«Как же это в сущности нелепо: вот так, ночью, в абсолютном молчании водить пером, — подумал человек вслух, устремив утомленный взор в пространство. И продолжил, уже про себя: — Воистину человек, часами рисующий значки на бумаге, папирусе, пергаменте, бересте (дощечка со стилом — близнец тушечницы с кисточкой) — выглядит со стороны колдуном или сумасшедшим. Ему припомнилось признание блаженного Августина о том странном впечатлении, которое производил на всех его учитель, читавший про себя, — что же тогда говорить о таинстве человека пишущего. Воистину его действо отдает шаманством!
Бой напольных часов вернул его к реальности: к так и не разобранной кровати, к прямоугольнику тени от книжного шкафа, к пятнам электрического света на сиреневых обоях, чей рисунок, умножая суету и кривляние мира, до бесконечности повторял танец какого-то шута в балагане. Пахло фиалками. На стене, убедительно аргументируя бренность земного бытия, висела шкура медведя с оскаленной мордой.
Откинувшись на жесткую спинку стула, человек не без горечи и разочарования думал теперь о своем жалком уделе — уделе историка.
Вчуже черпая образы из копилки минувшего, которое само по себе звучит на все лады, этот злосчастный изгой обречен не иметь собственного звучания, как разделительные знаки в кириллице. Повелитель произношения, он — отсвет чужого света, отблеск чужого блеска. Его кабинет — кабина суфлера. Портной, шьющий из невидимой материи платье для короля, который всегда остается голым. Какое-то время он еще продолжал блуждать в лабиринте подобных умопостроений, где этимологии отводится роль большая, нежели философии, и куда необходимую для привлекательности долю парадокса привносят отвлеченные метафоры.
Потом, все еще глядя в отдаленный угол комнаты, где, сводя с ума, причудливо переплетались плясуны на обоях, он попытался собрать свои мысли, разбегающиеся стадом овец по полю. «Остановить их хоровод», — буквально так он выразился, вероятно, в такт череде танцующих арлекинов.
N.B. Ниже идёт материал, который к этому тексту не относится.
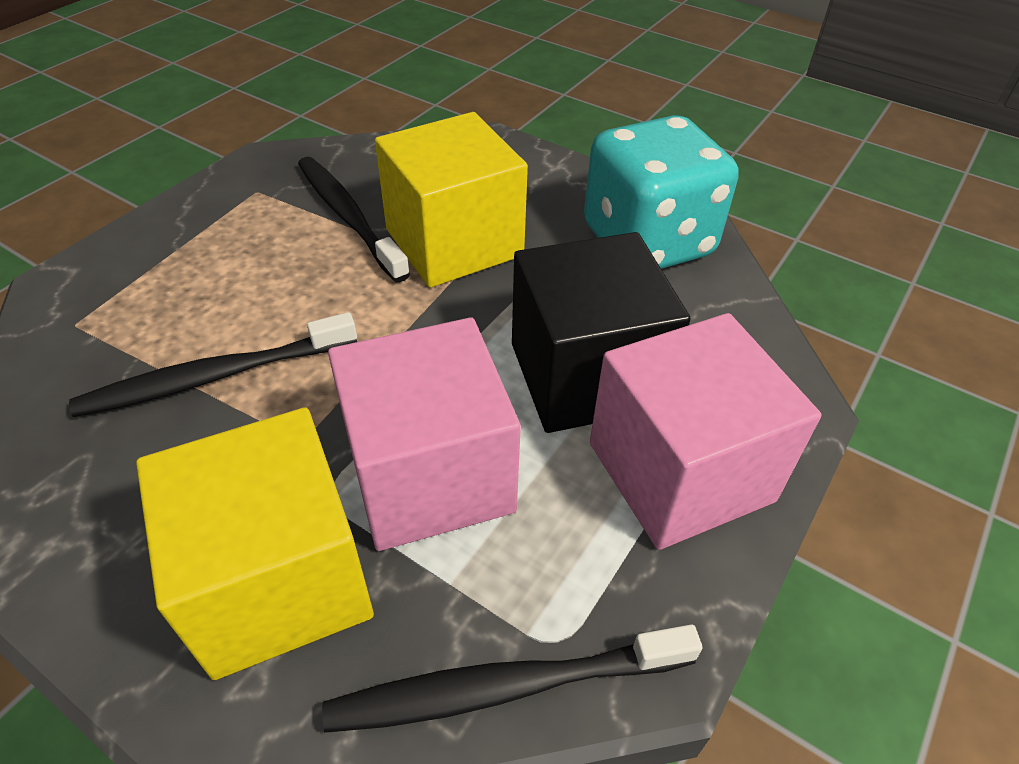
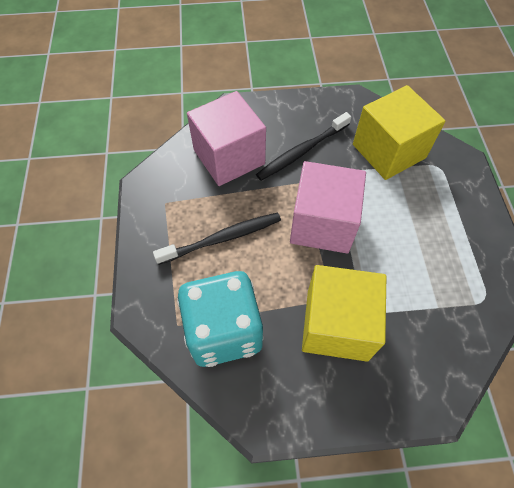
black cube: 1 -> 0
black toothbrush: 3 -> 2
Он попытался вновь сконцентрироваться на Амвросии Свет-лоозерском. На преподобном Амвросии Светлоозерском, святом чудотворце, чей образ он уже три года лелеет в сознании и старательно переводит на бумагу. Да, целых три года. И вот сейчас рассыпанная стопка испещренных листов — плод его заглядываний в прошлое на цыпочках своих мечтаний — переводными картинками валяется перед ним на столе. Куча листов таких же серых, как этот вспугнутый криками галок рассвет за окном, таких же тревожных и распадающихся. Прошлое («умонепостижимое прошлое», — как иногда сетовал он с пессимистическими интонациями Ясперса) — это ускользающая от нас вечность, ибо водой в воде времена растекаются во временах. В его умозаключениях опять засквозили нотки абсурда.
Сосредоточиваясь, он еще раз — уже в который, — решил прокрутить в голове пластинку скудных сведений. Вот их канва.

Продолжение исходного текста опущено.